First Person - Moctar Bayor, West African refugee and freedom fighter

The man who was supposed to kill me was a military man. ... The plan was to kill me in my car.’

Editor’s note: First Person is a series of commentaries that gives voice to those not commonly heard in Atlanta media.

While in his native country of Togo, Moctar Bayor was a leader in the Union Force for Change, an underground movement that challenged then-dictator Gnassingbé Eyadema. Before becoming involved with the UFC, he was a doctor. During an attack on his village, Bayor was warned by one of his former patients that the government was planning to kill him. He fled to Ghana, where he stayed for eight years. Bayor came to Atlanta in 2001 and since then has worked for MedShare International, a nonprofit organization that collects surplus medical supplies from hospitals and redistributes them to developing countries. Bayor says his work is a source of “great joy, because I know I am helping a lot of people.”

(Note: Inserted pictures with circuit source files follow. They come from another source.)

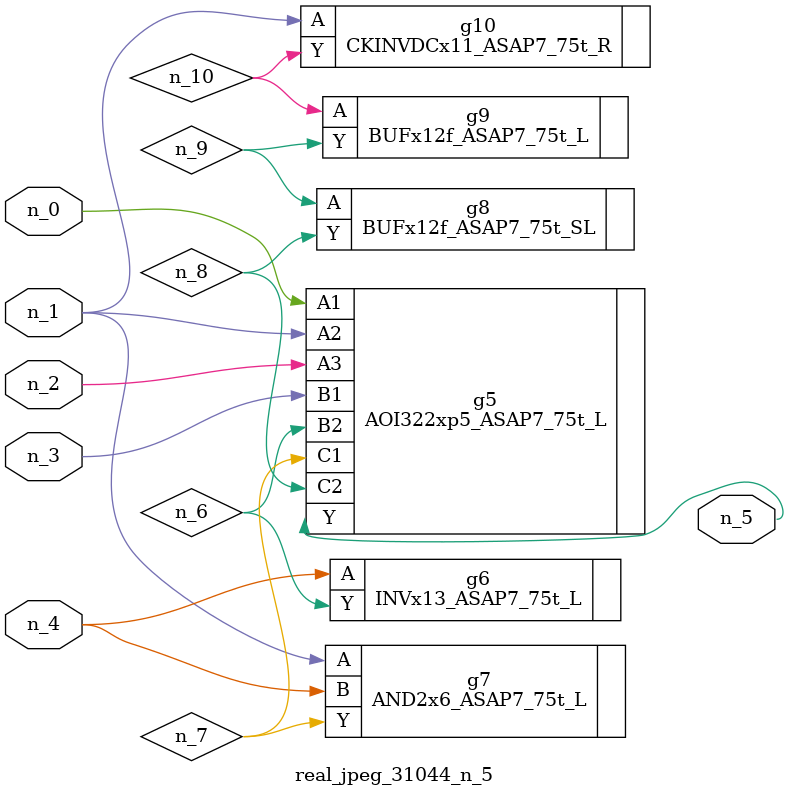
<source format=v>
module real_jpeg_31044_n_5 (n_4, n_0, n_1, n_2, n_3, n_5);

input n_4;
input n_0;
input n_1;
input n_2;
input n_3;

output n_5;

wire n_8;
wire n_6;
wire n_7;
wire n_10;
wire n_9;

AOI322xp5_ASAP7_75t_L g5 ( 
.A1(n_0),
.A2(n_1),
.A3(n_2),
.B1(n_3),
.B2(n_6),
.C1(n_7),
.C2(n_8),
.Y(n_5)
);

AND2x6_ASAP7_75t_L g7 ( 
.A(n_1),
.B(n_4),
.Y(n_7)
);

CKINVDCx11_ASAP7_75t_R g10 ( 
.A(n_1),
.Y(n_10)
);

INVx13_ASAP7_75t_L g6 ( 
.A(n_4),
.Y(n_6)
);

BUFx12f_ASAP7_75t_SL g8 ( 
.A(n_9),
.Y(n_8)
);

BUFx12f_ASAP7_75t_L g9 ( 
.A(n_10),
.Y(n_9)
);


endmodule
</source>
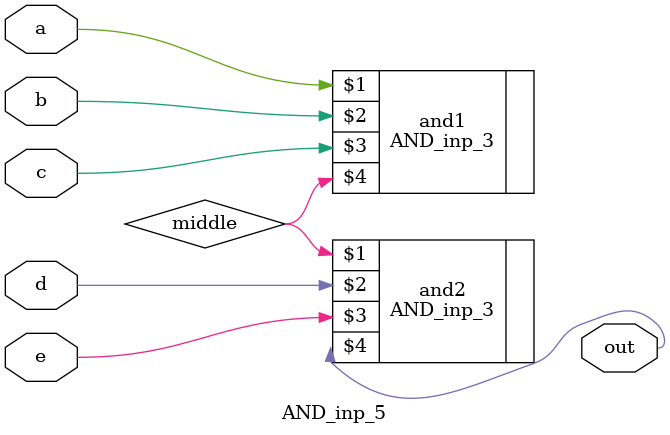
<source format=v>
module AND_inp_5 (input a , b, c, d, e, output out);
    wire middle;
    AND_inp_3 and1(a, b, c, middle);
    AND_inp_3 and2(middle, d, e, out);
endmodule
</source>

The main reason we got involved in the UFC was because there was no liberty in the country. There was a dictatorship, and no one was doing anything to change it. Any changes we wanted, Eyadema refused – any liberty of expression, or anything that happens in a normal democracy.

All of this began when there was the wind of democracy flying over Africa in 1990. Before that, I was part of an underground movement trying to push change for my country. Because of the false sense of democracy, we came out of the underground to express our views about freedom, and we were identified by the then-government that was controlling the country. One of the main reasons we went against them was because we were all highly educated people in this particular movement. Everyone was publicizing that now you can speak freely. The government did not want us to do this because it would open the eyes of the other people.

One of my main activities was to go to different parts of the country and talk about democracy. I told people that one person was not better than another person and everyone deserves the same rights.

The man who was supposed to kill me was a military man who I had treated in the past. He came two times, to tell me that the government had been monitoring me and watching my every move. The plan was to kill me in my car. He told me to never use my car, and if I had to go out, make sure I went with someone else. They did not know that he knew me.

The Ghana government accepted Togo refugees, and I went to register at the United Nations Development Programme office. They discovered I was a doctor, and they asked me to work as a doctor for them. There were about 43,000 refugees, and I was the only doctor among them.

The U.N. committee for refugees told me I should leave West Africa and go to Europe or another Western country, because I was still not secure. We were next-door neighbors to Togo. They told me to go to Australia, America or Canada.

I was able to bring some family members, as well as my wife to the United States, but I was not able to bring all of them. Some more have come over since then, but others are still there.

I have seven children, and they are all in the U.S. But when I was living in Ghana, I was taking care of several nieces and nephews as well, due to the political situation. They are still in Ghana. I am trying to bring them to the United States, but that has not happened.